O diretor seguiu falando da importância da Bienal de São Paulo em seus primeiros anos na tarefa de descolonizar a história da arte; “descolonizar criticamente realidades que ainda hoje sobrevivem em relação a todo esse passado colonial eurocêntrico, homocêntrico, falocêntrico etc.”. Segundo ele, foi aqui que começou a ser assimilado, “comido, devorado e vomitado”, todo o discurso de dominação que marcou também a produção artística e o domínio geopolítico do mundo ao longo dos tempos.

“(…) temos que pensar como produzir a radicalidade de criar e problematizar novas linguagens artísticas independentemente dos sistemas da informação”, concluiu João Fernandes.

Após citar a Semana de 22 e a antropofagia, Fernandes falou da importância destes modelos de resistência surgidos na América Latina ao longo do século 20 e de como eles contribuíram com novas formas de fazer arte. Voltando aos tempos atuais, o diretor afirmou que “a arte tem absorvido muitos discursos produzidos fora dela e, se isso tem um lado positivo ao colocar em evidência fatos escondidos por uma ideologia dominante, também tem feito degradar e desintegrar aquilo que a obra de arte oferecia de diferente, da experiência dela, das suas novas propostas de construir formas de pensar, experienciar, sentir e divergir”.
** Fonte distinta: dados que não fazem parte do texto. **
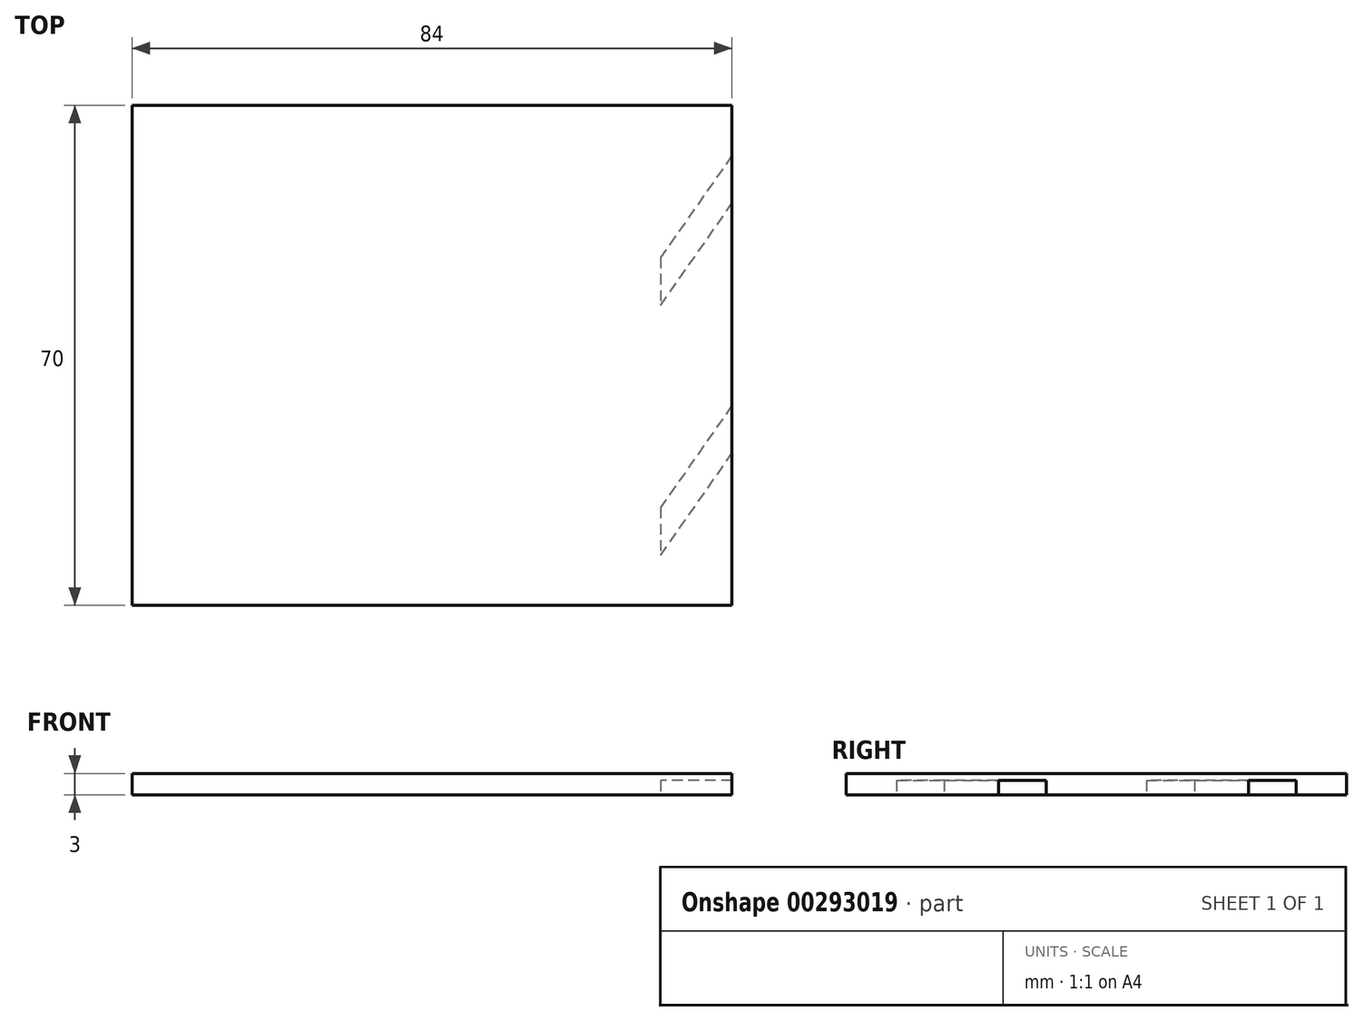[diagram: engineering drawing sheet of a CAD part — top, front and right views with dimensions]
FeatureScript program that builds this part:
annotation { "Feature Type Name" : "Feature", "Feature Type Description" : "" }
export const myFeature = defineFeature(function(context is Context, id is Id, definition is map)
    precondition{}
    {
        {
            var Q0;
            Q0=qCreatedBy(makeId("Front.planeOp"),FACE);
            var sketch = newSketch(context, id + "F0", { "sketchPlane" : qUnion([Q0])});
            skLineSegment(sketch, "E0.bottom", {"start": v(0, -23) * mm, "end": v(42, -23) * mm});
            skLineSegment(sketch, "E0.top", {"start": v(0, -20) * mm, "end": v(42, -20) * mm});
            skLineSegment(sketch, "E0.left", {"start": v(0, -23) * mm, "end": v(0, -20) * mm});
            skLineSegment(sketch, "E0.right", {"start": v(42, -23) * mm, "end": v(42, -20) * mm});
            skLineSegment(sketch, "E1", {"start": v(0, 0) * mm, "end": v(0, -20) * mm, "construction": true});
            skLineSegment(sketch, "E2", {"start": v(42, -21.5) * mm, "end": v(34, -21.5) * mm, "construction": true});
            skPoint(sketch, "E2.endSnap0", {"position": v(42, -21.5) * mm});
            skLineSegment(sketch, "E3", {"start": v(34, -21.5) * mm, "end": v(32, -21.5) * mm, "construction": true});
            skLineSegment(sketch, "E4", {"start": v(32, -21.5) * mm, "end": v(30, -21.5) * mm, "construction": true});
            skLineSegment(sketch, "E5", {"start": v(30, -21.5) * mm, "end": v(21, -21.5) * mm, "construction": true});
            skLineSegment(sketch, "E6", {"start": v(21, -21.5) * mm, "end": v(17, -21.5) * mm, "construction": true});
            skLineSegment(sketch, "E7", {"start": v(17, -21.5) * mm, "end": v(0, -21.5) * mm, "construction": true});
            skLineSegment(sketch, "E8", {"start": v(32, -21.5) * mm, "end": v(32, -23) * mm, "construction": true});
            skLineSegment(sketch, "E9", {"start": v(32, -23) * mm, "end": v(32, -21) * mm});
            skPoint(sketch, "E9.endSnap0", {"position": v(32, -22.25) * mm});
            skLineSegment(sketch, "E10", {"start": v(32, -21) * mm, "end": v(42, -21) * mm});
            skLineSegment(sketch, "E11", {"start": v(32, -22.25) * mm, "end": v(38, -22.25) * mm, "construction": true});
            skLineSegment(sketch, "E12", {"start": v(38, -22.25) * mm, "end": v(38, -23) * mm});
            skLineSegment(sketch, "E13", {"start": v(38, -23) * mm, "end": v(38, -21) * mm});
            skLineSegment(sketch, "E14.MirrorCS", {"start": v(-32, -23) * mm, "end": v(-32, -21) * mm});
            skLineSegment(sketch, "E15.MirrorCS", {"start": v(-32, -21.5) * mm, "end": v(-32, -23) * mm, "construction": true});
            skLineSegment(sketch, "E16.MirrorCS", {"start": v(-34, -21.5) * mm, "end": v(-32, -21.5) * mm, "construction": true});
            skLineSegment(sketch, "E17.MirrorCS", {"start": v(-32, -21.5) * mm, "end": v(-30, -21.5) * mm, "construction": true});
            skLineSegment(sketch, "E18.MirrorCS", {"start": v(-38, -23) * mm, "end": v(-38, -21) * mm});
            skLineSegment(sketch, "E19.MirrorCS", {"start": v(-38, -22.25) * mm, "end": v(-38, -23) * mm});
            skLineSegment(sketch, "E20.MirrorCS", {"start": v(-42, -23) * mm, "end": v(-42, -20) * mm});
            skLineSegment(sketch, "E21.MirrorCS", {"start": v(-42, -21.5) * mm, "end": v(-34, -21.5) * mm, "construction": true});
            skLineSegment(sketch, "E22.MirrorCS", {"start": v(-32, -21) * mm, "end": v(-42, -21) * mm});
            skLineSegment(sketch, "E23.MirrorCS", {"start": v(-32, -22.25) * mm, "end": v(-38, -22.25) * mm, "construction": true});
            skPoint(sketch, "E24.MirrorP", {"position": v(-42, -21.5) * mm});
            skLineSegment(sketch, "E25.MirrorCS", {"start": v(-30, -21.5) * mm, "end": v(-21, -21.5) * mm, "construction": true});
            skPoint(sketch, "E26.MirrorP", {"position": v(-32, -22.25) * mm});
            skLineSegment(sketch, "E27.MirrorCS", {"start": v(-21, -21.5) * mm, "end": v(-17, -21.5) * mm, "construction": true});
            skLineSegment(sketch, "E28.MirrorCS", {"start": v(-21, 40) * mm, "end": v(-17, 40) * mm});
            skLineSegment(sketch, "E29.MirrorCS", {"start": v(-30, 40) * mm, "end": v(-34, 40) * mm});
            skLineSegment(sketch, "E30.MirrorCS", {"start": v(0, -23) * mm, "end": v(-42, -23) * mm});
            skLineSegment(sketch, "E31.MirrorCS", {"start": v(-30, 40) * mm, "end": v(-30, -21.5) * mm});
            skLineSegment(sketch, "E32.MirrorCS", {"start": v(-17, 40) * mm, "end": v(-17, -21.5) * mm});
            skLineSegment(sketch, "E33.MirrorCS", {"start": v(-34, -21.5) * mm, "end": v(-34, 40) * mm});
            skLineSegment(sketch, "E34.MirrorCS", {"start": v(0, -20) * mm, "end": v(-42, -20) * mm});
            skLineSegment(sketch, "E35.MirrorCS", {"start": v(-17, -21.5) * mm, "end": v(0, -21.5) * mm, "construction": true});
            skLineSegment(sketch, "E36.MirrorCS", {"start": v(-21, -21.5) * mm, "end": v(-21, 40) * mm});
            skSolve(sketch);
        }
        {
            var Q0;
            {var subQ5=sQuery(id+"F0.wireOp",EDGE,"rBg3Q4IR-CGkZ-PO5m-HV7D-72pnYfLjL1so");Q0=makeQuery(id+"F0.imprint","IMPRINT",FACE,{"disambiguationData":[TD([[makeQuery(id+"F0.imprint","IMPRINT",EDGE,{"derivedFrom":subQ5}),1.0]])]});}
            var Q1;
            {var subQ5=sQuery(id+"F0.wireOp",EDGE,"dkqnGSy7-Vz6o-ykO8-f6sr-zODuD2kIRj3Q");Q1=makeQuery(id+"F0.imprint","IMPRINT",FACE,{"disambiguationData":[TD([[makeQuery(id+"F0.imprint","IMPRINT",EDGE,{"derivedFrom":subQ5}),-1.0]])]});}
            var Q2;
            {var subQ10=sQuery(id+"F0.wireOp",EDGE,"E9");Q2=makeQuery(id+"F0.imprint","IMPRINT",FACE,{"disambiguationData":[TD([[makeQuery(id+"F0.imprint","IMPRINT",EDGE,{"derivedFrom":subQ10}),1.0]])]});}
            var Q3;
            {var subQ1=sQuery(id+"F0.wireOp",EDGE,"E0.right");var subQ4=sQuery(id+"F0.wireOp",EDGE,"E0.top");var subQ5=makeQuery(id+"F0.imprint","INTERSECT",VERTEX,{"derivedFrom":[subQ4,subQ1]});Q3=makeQuery(id+"F0.imprint","IMPRINT",FACE,{"disambiguationData":[TD([[makeQuery(id+"F0.imprint","IMPRINT",EDGE,{"disambiguationData":[TD([[subQ5,1.0]])],"derivedFrom":subQ4}),-1.0]])]});}
            var Q4;
            {var subQ4=sQuery(id+"F0.wireOp",EDGE,"E9");Q4=makeQuery(id+"F0.imprint","IMPRINT",FACE,{"disambiguationData":[TD([[makeQuery(id+"F0.imprint","IMPRINT",EDGE,{"derivedFrom":subQ4}),-1.0]])]});}
            var Q5;
            {var subQ0=sQuery(id+"F0.wireOp",EDGE,"E13");var subQ3=makeQuery(id+"F0.imprint","IMPRINT",VERTEX,{"derivedFrom":subQ0});Q5=makeQuery(id+"F0.imprint","IMPRINT",FACE,{"disambiguationData":[TD([[makeQuery(id+"F0.imprint","IMPRINT",EDGE,{"disambiguationData":[TD([[subQ3,1.0]])],"derivedFrom":subQ0}),-1.0]])]});}
            var Q6;
            {var subQ6=sQuery(id+"F0.wireOp",EDGE,"E0.left");Q6=makeQuery(id+"F0.imprint","IMPRINT",FACE,{"disambiguationData":[TD([[makeQuery(id+"F0.imprint","IMPRINT",EDGE,{"derivedFrom":subQ6}),1.0]])]});}
            var Q7;
            {var subQ1=sQuery(id+"F0.wireOp",EDGE,"E22.MirrorCS");var subQ8=makeQuery(id+"F0.imprint","INTERSECT",VERTEX,{"derivedFrom":[sQuery(id+"F0.wireOp",EDGE,"E18.MirrorCS"),subQ1]});Q7=makeQuery(id+"F0.imprint","IMPRINT",FACE,{"disambiguationData":[TD([[makeQuery(id+"F0.imprint","IMPRINT",EDGE,{"disambiguationData":[TD([[subQ8,1.0]])],"derivedFrom":subQ1}),-1.0]])]});}
            var Q8;
            {var subQ1=sQuery(id+"F0.wireOp",EDGE,"E18.MirrorCS");var subQ5=makeQuery(id+"F0.imprint","IMPRINT",VERTEX,{"derivedFrom":subQ1});Q8=makeQuery(id+"F0.imprint","IMPRINT",FACE,{"disambiguationData":[TD([[makeQuery(id+"F0.imprint","IMPRINT",EDGE,{"disambiguationData":[TD([[subQ5,1.0]])],"derivedFrom":subQ1}),1.0]])]});}
            var Q9;
            {var subQ1=sQuery(id+"F0.wireOp",EDGE,"E14.MirrorCS");Q9=makeQuery(id+"F0.imprint","IMPRINT",FACE,{"disambiguationData":[TD([[makeQuery(id+"F0.imprint","IMPRINT",EDGE,{"derivedFrom":subQ1}),1.0]])]});}
            extrude(context, id + "F1", {"entities" : qUnion([Q0, Q1, Q2, Q3, Q4, Q5, Q6, Q7, Q8, Q9]), "depth" : 70 * mm});
        }
        {
            var Q0;
            Q0=makeQuery(id+"F1.opExtrude","SWEPT_FACE",FACE,{"disambiguationData":[OSD([sQuery(id+"F0.wireOp",EDGE,"E0.bottom"),sQuery(id+"F0.wireOp",EDGE,"E30.MirrorCS")])]});
            var sketch = newSketch(context, id + "F2", { "sketchPlane" : qUnion([Q0])});
            skLineSegment(sketch, "E37", {"start": v(42, 0) * mm, "end": v(-42, 0) * mm, "construction": true});
            skLineSegment(sketch, "E38", {"start": v(-42, 0) * mm, "end": v(-42, 70) * mm, "construction": true});
            skLineSegment(sketch, "E39", {"start": v(-42, 70) * mm, "end": v(42, 70) * mm, "construction": true});
            skLineSegment(sketch, "E40", {"start": v(0, 70) * mm, "end": v(0, 0) * mm});
            skLineSegment(sketch, "E41", {"start": v(42, 35) * mm, "end": v(42, 0) * mm, "construction": true});
            skLineSegment(sketch, "E42.MirrorCS", {"start": v(-42, 35) * mm, "end": v(42, 35) * mm});
            skLineSegment(sketch, "E43.MirrorCS", {"start": v(42, 35) * mm, "end": v(42, 70) * mm, "construction": true});
            skLineSegment(sketch, "E44", {"start": v(42, 70) * mm, "end": v(42, 0) * mm, "construction": true});
            skLineSegment(sketch, "E45", {"start": v(42, 70) * mm, "end": v(32, 70) * mm, "construction": true});
            skLineSegment(sketch, "E46", {"start": v(32, 70) * mm, "end": v(32, 35) * mm, "construction": true});
            skLineSegment(sketch, "E47", {"start": v(32, 35) * mm, "end": v(42, 35) * mm, "construction": true});
            skLineSegment(sketch, "E48", {"start": v(42, 42) * mm, "end": v(32, 56.28) * mm});
            skLineSegment(sketch, "E49", {"start": v(32, 56.28) * mm, "end": v(32, 63) * mm});
            skLineSegment(sketch, "E50", {"start": v(32, 63) * mm, "end": v(42, 48.72) * mm});
            skLineSegment(sketch, "E51", {"start": v(42, 48.72) * mm, "end": v(42, 42) * mm});
            skLineSegment(sketch, "E52.MirrorCS", {"start": v(-32, 63) * mm, "end": v(-42, 48.72) * mm});
            skLineSegment(sketch, "E53.MirrorCS", {"start": v(-42, 42) * mm, "end": v(-32, 56.28) * mm});
            skLineSegment(sketch, "E54.MirrorCS", {"start": v(-32, 70) * mm, "end": v(-32, 35) * mm, "construction": true});
            skLineSegment(sketch, "E55", {"start": v(-32, 63) * mm, "end": v(-32, 56.28) * mm});
            skLineSegment(sketch, "E56", {"start": v(-42, 48.72) * mm, "end": v(-42, 42) * mm});
            skLineSegment(sketch, "E57", {"start": v(-42, 0) * mm, "end": v(-42, 7) * mm, "construction": true});
            skLineSegment(sketch, "E58", {"start": v(42, 0) * mm, "end": v(42, 7) * mm, "construction": true});
            skLineSegment(sketch, "E59.MirrorCS", {"start": v(-32, 0) * mm, "end": v(-32, 35) * mm, "construction": true});
            skLineSegment(sketch, "E60", {"start": v(32, 35) * mm, "end": v(32, 0) * mm, "construction": true});
            skLineSegment(sketch, "E61", {"start": v(32, 35) * mm, "end": v(32, 28) * mm, "construction": true});
            skLineSegment(sketch, "E62", {"start": v(-32, 35) * mm, "end": v(-32, 28) * mm, "construction": true});
            skLineSegment(sketch, "E63", {"start": v(-42, 7) * mm, "end": v(-32, 21.28) * mm});
            skLineSegment(sketch, "E64", {"start": v(42, 7) * mm, "end": v(32, 21.28) * mm});
            skLineSegment(sketch, "E65", {"start": v(-32, 28) * mm, "end": v(-42, 13.72) * mm});
            skLineSegment(sketch, "E66", {"start": v(32, 28) * mm, "end": v(42, 13.72) * mm});
            skLineSegment(sketch, "E67", {"start": v(42, 13.72) * mm, "end": v(42, 7) * mm});
            skLineSegment(sketch, "E68", {"start": v(32, 21.28) * mm, "end": v(32, 28) * mm});
            skLineSegment(sketch, "E69", {"start": v(-42, 13.72) * mm, "end": v(-42, 7) * mm});
            skLineSegment(sketch, "E70", {"start": v(-32, 28) * mm, "end": v(-32, 21.28) * mm});
            skLineSegment(sketch, "E71", {"start": v(42, 7) * mm, "end": v(42, 13.72) * mm});
            skLineSegment(sketch, "E72", {"start": v(-42, 7) * mm, "end": v(-42, 13.72) * mm});
            skLineSegment(sketch, "E73", {"start": v(-42, 42) * mm, "end": v(-42, 48.72) * mm});
            skSolve(sketch);
        }
        {
            var Q0;
            Q0=makeQuery(id+"F2.imprint","IMPRINT",FACE,{"disambiguationData":[TD([[makeQuery(id+"F2.imprint","IMPRINT",EDGE,{"derivedFrom":sQuery(id+"F2.wireOp",EDGE,"E48")}),-1.0]])]});
            var Q1;
            Q1=makeQuery(id+"F2.imprint","IMPRINT",FACE,{"disambiguationData":[TD([[makeQuery(id+"F2.imprint","IMPRINT",EDGE,{"derivedFrom":sQuery(id+"F2.wireOp",EDGE,"E64")}),-1.0]])]});
            extrude(context, id + "F3", {"entities" : qUnion([Q0, Q1]), "operationType" : NewBodyOperationType.REMOVE, "oppositeDirection" : true, "depth" : 2 * mm});
        }
    });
O mais interessante, segundo ele, é pensar que a arte consegue estimular possibilidades de interpretação e conhecimento tão diferentes, “e isso é algo que só se consegue se a arte não abdicar e não deixar de aprofundar a radicalidade de um discurso próprio que ela sempre teve e pode continuar a ter”.

“Por isso não me interessa tanto uma ‘arte além da arte’, mas uma arte que faça parte do mundo, que saiba fazer parte dele, que nos mostre como a vida é mais interessante que a arte. Então temos que pensar como produzir a radicalidade de criar e problematizar novas linguagens artísticas independentemente dos sistemas da informação”, concluiu Fernandes.